Nuclear medicine technologists work closely with imaging physicians to diagnose and
treat disease. The field combines chemistry, physics, mathematics, computer technology,
and medicine in diagnostic imaging using small amounts of radioactivity. Although
many diagnostic imaging techniques are available, nuclear medicine uniquely provides
information about both the structure and function of virtually every major organ system
within the body. This ability to characterize physiology separates nuclear medicine
from other imaging modalities, such as X-ray and MRI. Nuclear medicine procedures
are safe, involve little or no patient discomfort, and do not require anesthesia.
The Role of the Nuclear Medicine Technologist
An NMT is a highly specialized health care professional who works closely with the nuclear medicine physician. Some of the technologist's primary responsibilities are to:
■ prepare and administer radioactive chemical compounds, known as radiopharmaceuticals
■ accomplish computer processing and image enhancement,
■ analyze biologic specimens in the laboratory, and
■ provide images, data analysis, and patient information to the physician for diagnostic interpretation.
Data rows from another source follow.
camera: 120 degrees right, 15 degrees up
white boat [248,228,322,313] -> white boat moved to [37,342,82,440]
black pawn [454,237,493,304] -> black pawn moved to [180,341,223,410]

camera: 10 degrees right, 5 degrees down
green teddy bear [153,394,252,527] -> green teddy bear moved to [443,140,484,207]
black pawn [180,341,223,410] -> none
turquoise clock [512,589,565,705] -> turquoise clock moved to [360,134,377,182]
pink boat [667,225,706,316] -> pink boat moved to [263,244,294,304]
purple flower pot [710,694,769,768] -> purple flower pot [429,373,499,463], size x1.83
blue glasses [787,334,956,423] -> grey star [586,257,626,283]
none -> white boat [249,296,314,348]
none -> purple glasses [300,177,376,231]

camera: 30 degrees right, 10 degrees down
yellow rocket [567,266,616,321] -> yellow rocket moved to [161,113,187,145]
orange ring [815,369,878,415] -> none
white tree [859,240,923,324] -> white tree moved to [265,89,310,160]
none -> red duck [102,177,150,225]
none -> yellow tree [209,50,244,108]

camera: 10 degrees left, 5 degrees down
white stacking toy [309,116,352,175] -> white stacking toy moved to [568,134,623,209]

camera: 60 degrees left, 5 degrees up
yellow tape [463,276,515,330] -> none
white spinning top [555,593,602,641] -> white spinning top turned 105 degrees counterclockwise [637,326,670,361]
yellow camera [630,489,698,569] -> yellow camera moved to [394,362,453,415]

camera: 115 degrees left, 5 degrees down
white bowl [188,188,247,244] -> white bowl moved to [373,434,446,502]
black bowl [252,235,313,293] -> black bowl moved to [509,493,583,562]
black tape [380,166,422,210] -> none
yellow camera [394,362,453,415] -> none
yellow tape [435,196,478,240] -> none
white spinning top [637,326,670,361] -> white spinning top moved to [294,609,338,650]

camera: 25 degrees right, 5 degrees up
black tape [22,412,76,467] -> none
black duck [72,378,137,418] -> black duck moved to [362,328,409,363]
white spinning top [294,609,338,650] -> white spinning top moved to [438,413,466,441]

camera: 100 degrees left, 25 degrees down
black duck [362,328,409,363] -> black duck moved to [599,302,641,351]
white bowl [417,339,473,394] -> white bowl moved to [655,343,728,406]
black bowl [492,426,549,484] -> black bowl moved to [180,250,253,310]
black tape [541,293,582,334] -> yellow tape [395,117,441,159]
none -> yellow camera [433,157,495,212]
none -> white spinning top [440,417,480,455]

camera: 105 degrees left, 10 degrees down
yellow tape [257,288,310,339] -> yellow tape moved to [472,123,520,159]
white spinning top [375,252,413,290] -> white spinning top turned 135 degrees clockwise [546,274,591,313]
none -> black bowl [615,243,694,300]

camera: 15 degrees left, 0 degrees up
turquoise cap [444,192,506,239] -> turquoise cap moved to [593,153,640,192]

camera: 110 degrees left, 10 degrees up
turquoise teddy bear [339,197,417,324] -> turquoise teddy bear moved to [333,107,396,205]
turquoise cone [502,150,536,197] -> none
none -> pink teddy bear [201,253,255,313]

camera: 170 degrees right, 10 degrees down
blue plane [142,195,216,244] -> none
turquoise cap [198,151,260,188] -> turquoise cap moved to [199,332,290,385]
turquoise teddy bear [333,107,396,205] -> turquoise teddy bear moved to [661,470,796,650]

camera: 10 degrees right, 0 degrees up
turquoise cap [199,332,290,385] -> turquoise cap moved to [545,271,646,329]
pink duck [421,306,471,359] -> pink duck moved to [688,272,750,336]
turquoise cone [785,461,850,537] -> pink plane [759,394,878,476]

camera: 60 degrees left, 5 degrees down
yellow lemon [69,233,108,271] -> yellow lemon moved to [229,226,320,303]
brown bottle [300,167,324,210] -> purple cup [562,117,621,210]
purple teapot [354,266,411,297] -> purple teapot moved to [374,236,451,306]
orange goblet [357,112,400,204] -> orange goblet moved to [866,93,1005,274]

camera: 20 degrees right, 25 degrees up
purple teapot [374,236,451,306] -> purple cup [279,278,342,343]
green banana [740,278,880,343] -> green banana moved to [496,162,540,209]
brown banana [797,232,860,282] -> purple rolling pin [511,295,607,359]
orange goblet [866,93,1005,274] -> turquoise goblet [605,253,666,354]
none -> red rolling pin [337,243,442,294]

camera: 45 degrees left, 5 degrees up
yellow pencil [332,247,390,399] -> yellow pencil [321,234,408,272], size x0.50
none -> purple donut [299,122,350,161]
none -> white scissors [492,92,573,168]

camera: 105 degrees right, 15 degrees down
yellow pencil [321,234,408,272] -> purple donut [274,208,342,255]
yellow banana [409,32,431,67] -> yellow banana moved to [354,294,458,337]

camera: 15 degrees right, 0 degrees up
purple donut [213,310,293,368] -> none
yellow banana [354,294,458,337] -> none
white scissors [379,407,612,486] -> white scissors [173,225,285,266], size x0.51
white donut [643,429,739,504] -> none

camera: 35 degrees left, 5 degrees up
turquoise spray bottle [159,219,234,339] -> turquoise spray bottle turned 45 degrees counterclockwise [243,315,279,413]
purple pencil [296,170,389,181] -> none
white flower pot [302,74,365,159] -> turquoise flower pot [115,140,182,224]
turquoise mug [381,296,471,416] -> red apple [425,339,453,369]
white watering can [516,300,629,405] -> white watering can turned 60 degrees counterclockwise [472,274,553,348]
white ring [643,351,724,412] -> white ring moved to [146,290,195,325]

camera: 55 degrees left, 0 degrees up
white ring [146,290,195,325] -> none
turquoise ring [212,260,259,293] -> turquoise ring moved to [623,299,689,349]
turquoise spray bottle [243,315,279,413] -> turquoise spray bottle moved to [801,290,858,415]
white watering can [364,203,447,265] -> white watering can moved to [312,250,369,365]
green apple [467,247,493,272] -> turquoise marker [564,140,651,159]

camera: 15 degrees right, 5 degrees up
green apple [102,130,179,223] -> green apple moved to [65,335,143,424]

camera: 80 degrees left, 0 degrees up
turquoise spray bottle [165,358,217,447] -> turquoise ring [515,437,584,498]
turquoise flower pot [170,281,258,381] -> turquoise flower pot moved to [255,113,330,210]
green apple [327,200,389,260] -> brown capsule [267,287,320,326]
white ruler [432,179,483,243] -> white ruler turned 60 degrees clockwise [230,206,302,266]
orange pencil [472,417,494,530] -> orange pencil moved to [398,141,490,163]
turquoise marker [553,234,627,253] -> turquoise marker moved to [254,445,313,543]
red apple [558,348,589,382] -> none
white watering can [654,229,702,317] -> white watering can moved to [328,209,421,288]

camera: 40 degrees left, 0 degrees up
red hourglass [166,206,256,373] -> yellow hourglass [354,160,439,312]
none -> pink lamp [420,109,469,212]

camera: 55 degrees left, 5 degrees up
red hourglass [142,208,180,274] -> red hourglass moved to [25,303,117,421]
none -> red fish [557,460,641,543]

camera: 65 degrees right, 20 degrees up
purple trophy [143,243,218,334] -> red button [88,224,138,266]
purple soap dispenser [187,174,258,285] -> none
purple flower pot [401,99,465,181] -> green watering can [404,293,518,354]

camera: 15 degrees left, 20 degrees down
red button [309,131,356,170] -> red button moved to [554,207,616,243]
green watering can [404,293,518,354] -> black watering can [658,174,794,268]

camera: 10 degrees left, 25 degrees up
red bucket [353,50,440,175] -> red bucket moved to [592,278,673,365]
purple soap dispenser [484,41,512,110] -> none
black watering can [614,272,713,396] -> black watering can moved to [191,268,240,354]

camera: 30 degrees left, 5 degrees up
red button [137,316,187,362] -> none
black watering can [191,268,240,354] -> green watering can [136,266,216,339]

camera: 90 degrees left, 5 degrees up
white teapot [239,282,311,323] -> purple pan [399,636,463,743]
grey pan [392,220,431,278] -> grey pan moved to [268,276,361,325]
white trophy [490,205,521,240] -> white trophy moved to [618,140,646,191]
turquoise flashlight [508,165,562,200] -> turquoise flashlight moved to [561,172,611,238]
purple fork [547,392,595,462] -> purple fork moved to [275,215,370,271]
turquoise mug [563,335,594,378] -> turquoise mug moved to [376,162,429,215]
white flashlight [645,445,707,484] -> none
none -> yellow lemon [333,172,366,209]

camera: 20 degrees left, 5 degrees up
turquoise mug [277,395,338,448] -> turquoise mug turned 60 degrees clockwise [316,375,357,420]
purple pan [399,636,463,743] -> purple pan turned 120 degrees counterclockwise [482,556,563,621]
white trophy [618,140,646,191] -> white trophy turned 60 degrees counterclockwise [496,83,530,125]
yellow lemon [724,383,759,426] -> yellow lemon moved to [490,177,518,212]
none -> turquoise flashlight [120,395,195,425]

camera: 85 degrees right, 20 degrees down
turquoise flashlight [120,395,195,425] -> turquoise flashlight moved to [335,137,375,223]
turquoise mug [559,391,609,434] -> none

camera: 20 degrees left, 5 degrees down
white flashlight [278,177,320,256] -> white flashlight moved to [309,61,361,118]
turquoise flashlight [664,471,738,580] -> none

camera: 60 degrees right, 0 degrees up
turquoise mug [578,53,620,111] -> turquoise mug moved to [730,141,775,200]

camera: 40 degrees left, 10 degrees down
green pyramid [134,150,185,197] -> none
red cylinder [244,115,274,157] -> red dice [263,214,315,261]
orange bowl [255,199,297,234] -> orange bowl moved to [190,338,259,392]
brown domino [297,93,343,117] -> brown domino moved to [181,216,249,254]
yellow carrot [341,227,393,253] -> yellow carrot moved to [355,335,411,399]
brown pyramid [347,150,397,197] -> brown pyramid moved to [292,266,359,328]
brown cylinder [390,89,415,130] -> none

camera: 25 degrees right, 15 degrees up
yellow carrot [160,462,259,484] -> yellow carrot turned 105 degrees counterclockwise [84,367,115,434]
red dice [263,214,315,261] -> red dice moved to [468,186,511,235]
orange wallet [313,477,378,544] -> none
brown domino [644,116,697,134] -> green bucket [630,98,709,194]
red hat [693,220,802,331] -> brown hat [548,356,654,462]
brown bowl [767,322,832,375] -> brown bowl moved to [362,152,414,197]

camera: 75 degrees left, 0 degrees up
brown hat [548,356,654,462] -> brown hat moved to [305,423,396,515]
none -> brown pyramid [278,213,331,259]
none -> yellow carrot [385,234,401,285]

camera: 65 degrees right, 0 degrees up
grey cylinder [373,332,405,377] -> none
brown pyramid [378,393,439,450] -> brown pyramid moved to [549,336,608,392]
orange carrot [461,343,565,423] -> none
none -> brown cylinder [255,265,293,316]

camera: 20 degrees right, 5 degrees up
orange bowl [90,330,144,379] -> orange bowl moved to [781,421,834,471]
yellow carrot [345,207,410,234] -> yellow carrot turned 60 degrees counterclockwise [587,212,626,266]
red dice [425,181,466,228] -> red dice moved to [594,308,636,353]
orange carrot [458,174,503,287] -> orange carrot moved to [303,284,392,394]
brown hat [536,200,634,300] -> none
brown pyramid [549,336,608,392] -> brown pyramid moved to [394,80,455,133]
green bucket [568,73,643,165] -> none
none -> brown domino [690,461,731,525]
During an imaging procedure, the technologist works directly with the patient to:
■ gain the patient's confidence by obtaining pertinent history, describing the procedure,
and answering any questions,
■ monitor the patient's physical condition during the course of the procedure, and
■ note specific patient comments which may indicate the need for additional images or help the physician interpret results of the procedure.
Accredited NMT Programs
GRU's Nuclear Medicine Technology programs are fully accredited through 2016 by JRCNMT, the Joint Review Commission
on Educational Programs in Nuclear Medicine Technology. We offer three pathways: a
2+2 Baccalaureate program, a Baccalaureate Degree Completion Program for Credentialed NMTs, and a Baccalaureate Degree Completion Program for Military-Trained NMTs.